Die Idee, psychedelische Drogen als Medizin zu verwenden , ist nicht neu. Im Jahr 1943 hatte Albert Hofmann das Glück, in seinem Labor in der Schweiz die Wirkung von LSD zu entdecken. Diese Entdeckung löste in den 1950er und 1960er Jahren eine Welle der Erforschung von LSD und ähnlichen Substanzen aus.

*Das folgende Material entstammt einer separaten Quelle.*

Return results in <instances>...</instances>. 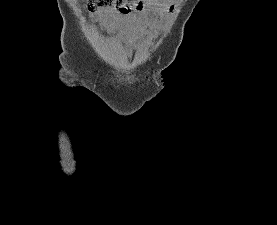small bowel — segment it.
Here are the masks:
<instances>
[{"label": "small bowel", "instance_id": "c3829d8e", "mask_svg": "<svg viewBox=\"0 0 277 225\" xmlns=\"http://www.w3.org/2000/svg\"><path fill=\"white\" fill-rule=\"evenodd\" d=\"M173 9V4L162 3L127 15L105 10L100 17L108 31H114L117 28L122 30L123 35L128 37V43L123 46L120 40L115 42L125 52H131L137 46L140 37L152 36Z\"/></svg>", "mask_w": 277, "mask_h": 225}]
</instances>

Der vielleicht berühmteste Forscher dieser Zeit war Timothy Leary. Er hatte im College mit Drogen experimentiert und war besonders von Psychedelika fasziniert. Sein Interesse veranlasste ihn, nachdem er ein junges Fakultätsmitglied an der Harvard University geworden war, eine formellere Studie über Drogen zu beginnen. Dies führte zur Gründung des Harvard-Psilocybin-Projekts, bei dem Psilocybin (das normalerweise in Zauberpilzen enthalten ist) in einer Reihe von Experimenten an Studenten und einige prominente Künstler der damaligen Zeit verabreicht wurde, um die Auswirkungen der Droge auf das menschliche Bewusstsein zu untersuchen.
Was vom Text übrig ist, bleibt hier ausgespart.